If you've turned on the news lately, you may have gotten the sense that the world is falling apart. From rising body counts in Gaza and Israel to a plane getting shot down in Ukraine to increasing violence in Nigeria and Syria, it can often seem like a never-ending stream of grim realities.
But although bad news is dominating the headlines, it doesn't mean those are the only stories out there. The sky isn't falling -- and the proof isn't hard to find.
Amazing Advances In Medicine Are Happening Daily
- Every day in Africa, more than 1,500 children die of malaria -- but that might not be the case for long. A pharmaceutical company is awaiting regulatory approval on a new drug that could be the world's first malaria vaccine. According to Time magazine, it may be available to the public in one year's time.
- An experimental drug for hepatitis C got rid of the disease in more than 95 percent of patients during trials. It's currently awaiting FDA approval, and could be a cheaper way to treat the disease than medication currently on the market.
- A 19-year-old from Chicago might be well on his way to discovering a cure for colon cancer. His experimental vaccine has been 100 percent effective in ridding young mice of malignant tumors.
Huge Strides Are Being Made For LGBT Equality
- On Aug. 1, Uganda struck down its draconian Anti-Homosexuality Act, which made some homosexual acts punishable by life in prison.
- The United Nations announced last month that it will recognize same-sex marriage of all employees, regardless of whether their home country outlaws it.
- In the past 10 years, 21 states and the District of Columbia have recognized same-sex marriage.
Programs To End Poverty Are Working
- Using the World Bank's classification of low-income countries, philanthropist and billionaire Bill Gates wrote in his foundation's annual newsletter that "by 2035, there will be almost no poor countries left in the world."
- The U.S. food stamp program isn't just working -- it's helping millions. According to a recent article in the New Republic, "program benefits improve the long-term health outcomes of children" and "reduce the number of households with children in the U.S. living in extreme poverty by about half."
Protecting The Environment Is Increasingly Popular
- The Philippines is hopping on the electric vehicle bandwagon -- or in this case, the electric taxi tricycle. In an effort to reduce urban pollution, the country has invested in 100,000 electric-powered tricycles that will be rolled out in 2016, according to Fast Company.
- If you haven't heard of Tesla yet, it's time to get up to speed. The electric car company is proving that a green business isn't just possible, it's hugely profitable and has the potential to disrupt and transform the gas-guzzling auto industry.
- Indigenous farmers in Peru are banding together to fight climate change and diversify their agricultural output by saving and exchanging seeds. Their hope is that by collaborating, they can identify the strongest and most resilient crop varieties and encourage biodiversity throughout the country.
Women's Rights Are Improving
- As of July 2014, Saudi Arabian women can vote and run in municipal elections. This means they'll be able to vote in the upcoming elections in 2015.
- On Aug. 1, the United Nations High Commissioner for Refugees held the first international convention to address gender-based persecution. Women can now seek asylum due to gender-based violence.
New Technologies Are Enhancing People's Lives
- War victims in Sudan are getting help from a Los Angeles company that is using 3-D printers to create low-cost prosthetic limbs.

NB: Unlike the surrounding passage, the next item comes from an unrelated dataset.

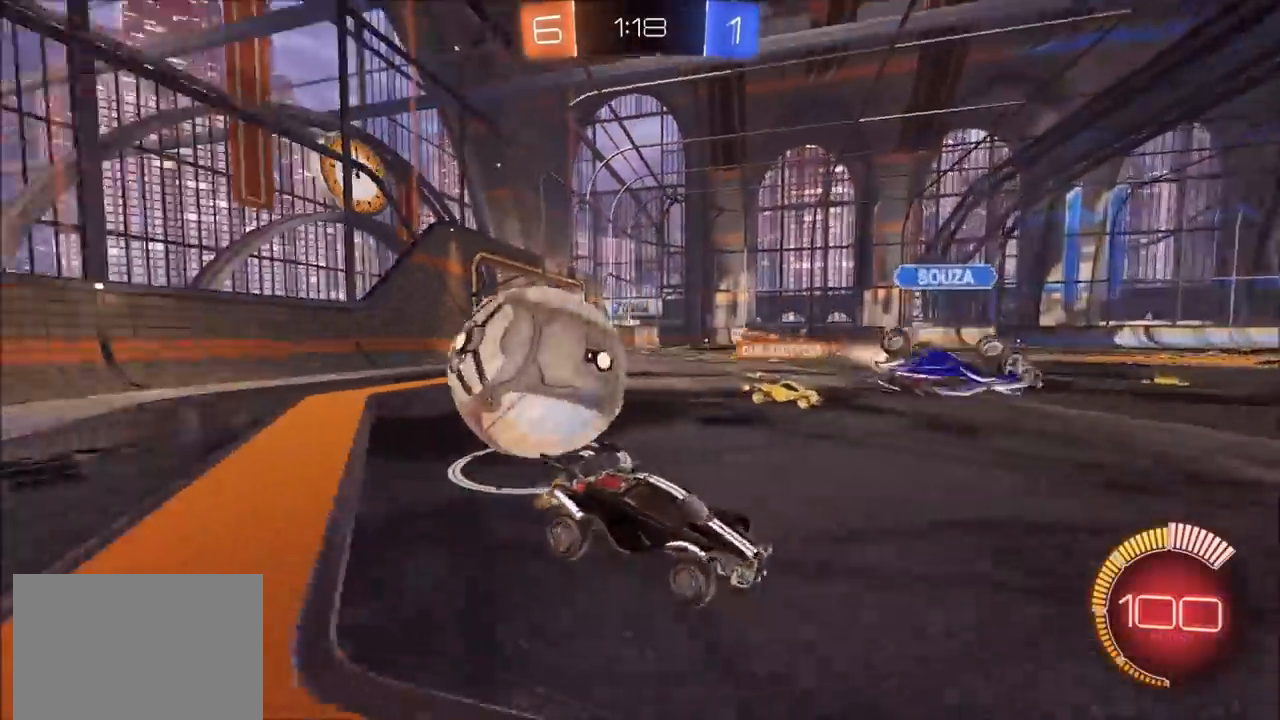
{"buttons": ["CIRCLE"], "left_stick": "up-right", "right_stick": "center", "events": [[117, "L1", "down"], [217, "L1", "up"], [400, "CIRCLE", "down"]]}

- People in Zambia who have cellphones but no Internet connection will now be able to access health and education services online, thanks to an app recently rolled out by Facebook. The company says it plans to expand the program into other countries as well.
- Researchers at the MIT Media Lab are working on a device called the "FingerReader," which scans written text for the visually impaired and reads it aloud. According to its creators, the device "could help the visually impaired read everything from books to restaurant menus to important forms at doctor’s offices, and thus increase a visually impaired person’s self-sufficiency."
Everyday People Are Coming Up With Innovative Solutions To Complicated Problems
- Four MBA students from McGill University in Canada might have come up with an unexpected cure for world hunger: insect farming. The students are testing their concept in a pilot program in Ghana, where they're teaching rural farmers how to breed tiny bugs called palm weevils.
- An Indian man named Mansukh Prajapati has designed a new fridge that stays cool without electricity. The fridge costs about $50 and could be a game-changer for the environment and communities lacking electricity.
- In Goma, a city in the Democratic Republic of Congo that has been called "the rape capital of the world," one group of women is taking their lives into their own hands. They've trained as mechanics and started an auto body shop -- lifting themselves out of poverty and empowering themselves along the way.